Surgeons at Imperial College Healthcare NHS Trust are using Microsoft’s “mixed reality” headset to look inside patients before they operate on them, in an effort to make procedures safer and more time-efficient.

HoloLens, which combines elements of virtual reality (VR) and augmented reality (AR), enables surgeons to map the anatomy of a patient and overlay 3D images on top of their limbs so they can see blood vessels, bone and muscle before making an incision.

The functionality has been achieved by uploading CT scans of the patient into the Microsoft HoloLens, which can then be projected on top of the patient before the surgery begins. This allows surgeons to “see” each patient’s unique anatomy and plan operations accordingly.

Other surgeons in the operating room who are also wearing a headset can view the procedure through the eyes of their colleagues, making collaboration easier.

Dr Philip Pratt, a research fellow in the department of surgery and cancer at Imperial College London, said: “To perform the best operation, you have to plan it meticulously beforehand. This technology allows us to experience the data that we have collected from patients before their operation in the most realistic and natural way.

“You look at the leg and essentially see inside of it; you see the bones and the course of the blood vessels.”

According to Microsoft, the technique has been used to operate on a 41-year-old man who had injured his leg in a car crash, as well as an 85-year-old woman who had broken her leg.

For both procedures, surgeons at St Mary’s hospital used HoloLens to guide them in moving blood vessels from one part of the body to another in order to heal wounds.

This is often done in a case where a patient suffers an open wound and requires reconstructive surgery. In such incidences, skin and blood vessels are taken from an undamaged part of the body and grafted onto the wound, allowing it to close over and heal.

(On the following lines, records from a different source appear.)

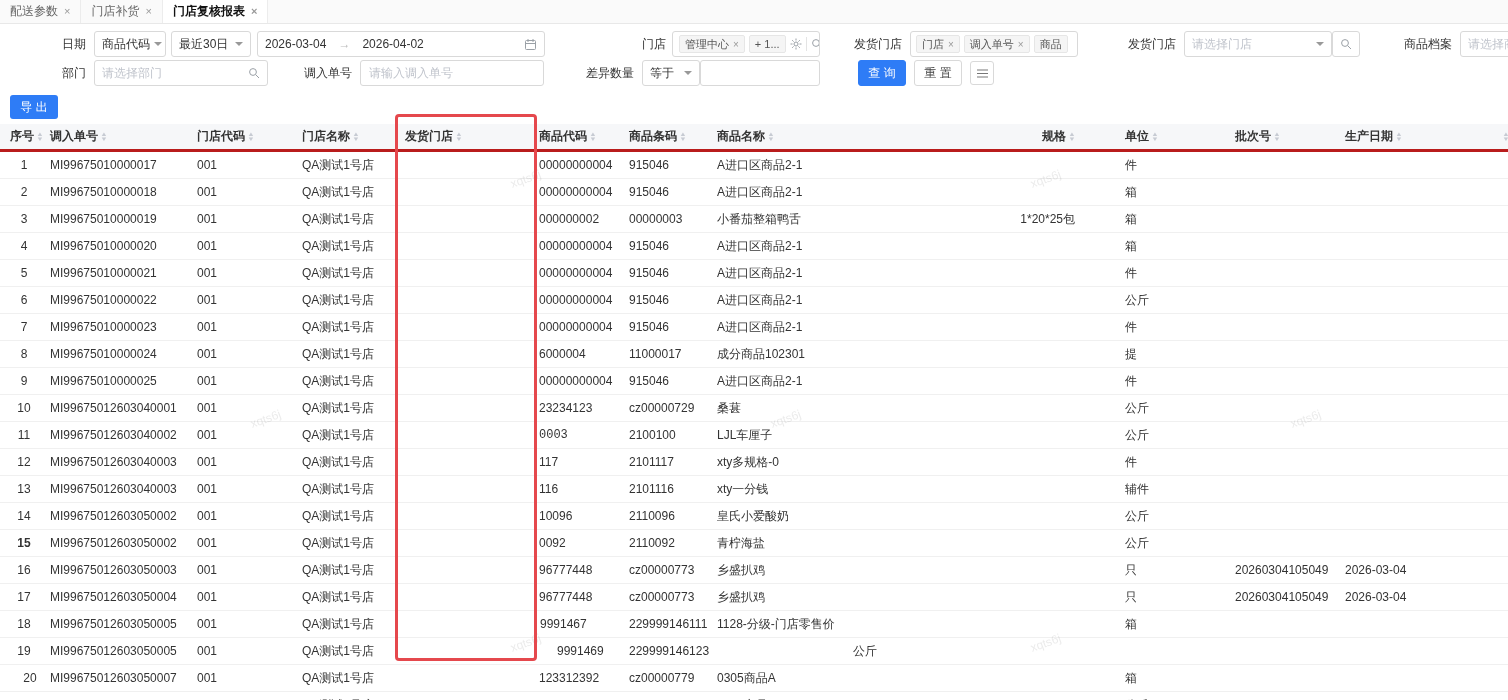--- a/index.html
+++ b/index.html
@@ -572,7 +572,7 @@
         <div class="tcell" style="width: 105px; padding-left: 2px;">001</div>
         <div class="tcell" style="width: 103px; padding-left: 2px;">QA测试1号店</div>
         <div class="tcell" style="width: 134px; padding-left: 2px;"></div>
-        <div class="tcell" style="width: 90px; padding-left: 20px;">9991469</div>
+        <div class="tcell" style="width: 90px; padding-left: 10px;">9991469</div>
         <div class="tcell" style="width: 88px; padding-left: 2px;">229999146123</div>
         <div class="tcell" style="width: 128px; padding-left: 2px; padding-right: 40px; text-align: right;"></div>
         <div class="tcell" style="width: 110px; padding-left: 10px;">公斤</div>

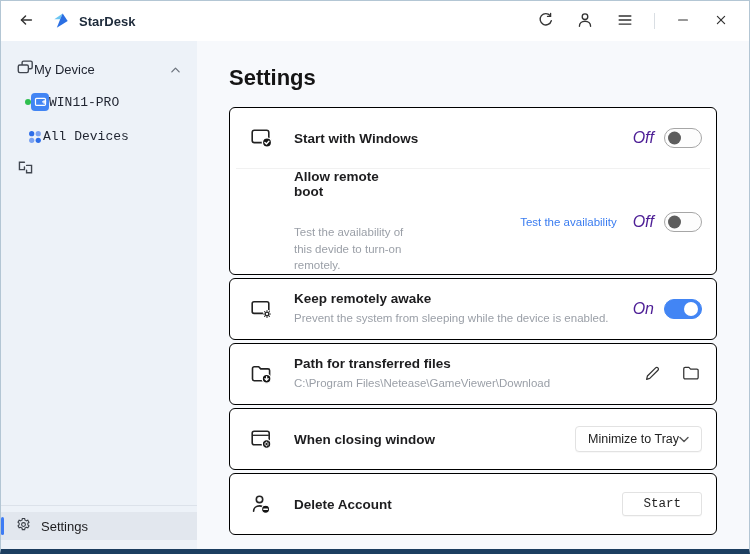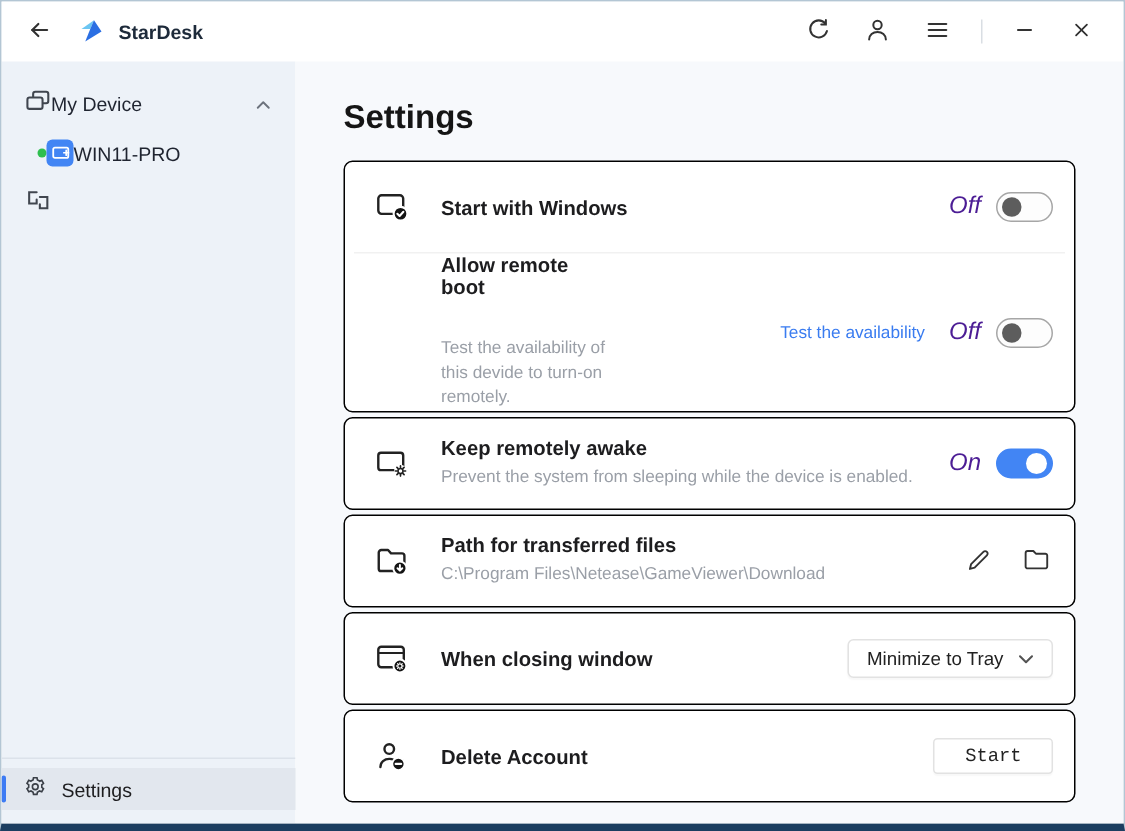--- a/index.html
+++ b/index.html
@@ -24,7 +24,7 @@
   .nav{padding:4px 10px 0 10px;}
   .nav-item{display:flex;align-items:center;height:32px;padding:0 6px;font-size:13px;color:#1f2430;border-radius:4px;cursor:pointer;}
   .nav-item .grow{flex:1;}
-  .nav-sub{padding-left:14px;height:34px;}
+  .nav-sub{padding-left:14px;height:34px;font-family:Liberation Mono, monospace;}
   .dot{width:6px;height:6px;border-radius:50%;flex-shrink:0;}
   .win-icn{width:18px;height:18px;border-radius:4px;background:#4285f4;display:flex;align-items:center;justify-content:center;flex-shrink:0;}
   .sidebar-bottom{margin-top:auto;}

It was proposed that the technology could be used as a replacement to traditional handheld ultrasound scanners, which find blood vessels by detecting blood flow under the skin.

James Kinross, a consultant surgeon at St Mary’s Hospital, pointed out that this is a more time-consuming method that also required a degree of guesswork.

“You don’t want to make an incision and find out that you should be two centimetres over here, because that might compromise the operation. This is all about best outcome for the patient,” said Kinross.

The researchers are now looking to extend the trials to more patients and hospital and are examining where else the technology could be applied to the clinical environment.

VR and AR are increasingly gaining interest from the medical field, with proposed applications ranging from education and training to tools for rehabilitation, pain management and treating depression.

Last October, a team of surgeons from Mumbai and London used HoloLens to collaborate on surgery being carried out on a patient at Royal London Hospital.